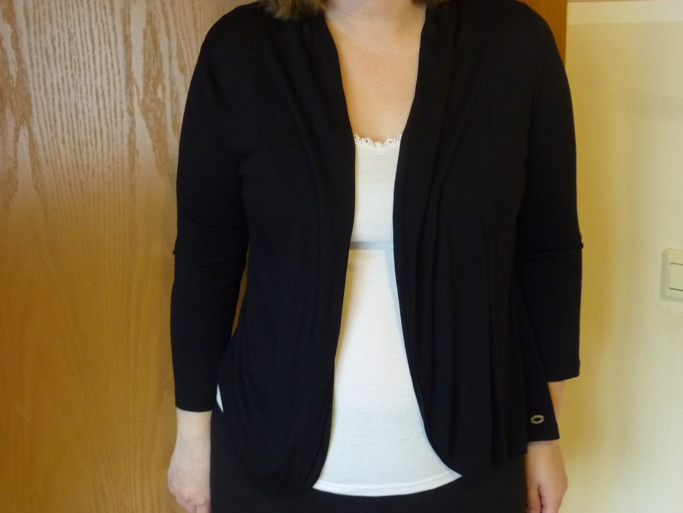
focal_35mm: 40
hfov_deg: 46.8
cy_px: 256
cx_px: 342
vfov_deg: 36.0
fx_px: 789
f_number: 4
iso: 400
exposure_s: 1/5
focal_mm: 7.2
----
**EXERCISE GOAL:**
Print out the material word for word, omitting the pictures.

**EXERCISE ANSWER:**
focal_35mm: 40
hfov_deg: 46.8
cy_px: 256
cx_px: 342
vfov_deg: 36.0
fx_px: 789
f_number: 4
iso: 400
exposure_s: 1/5
focal_mm: 7.2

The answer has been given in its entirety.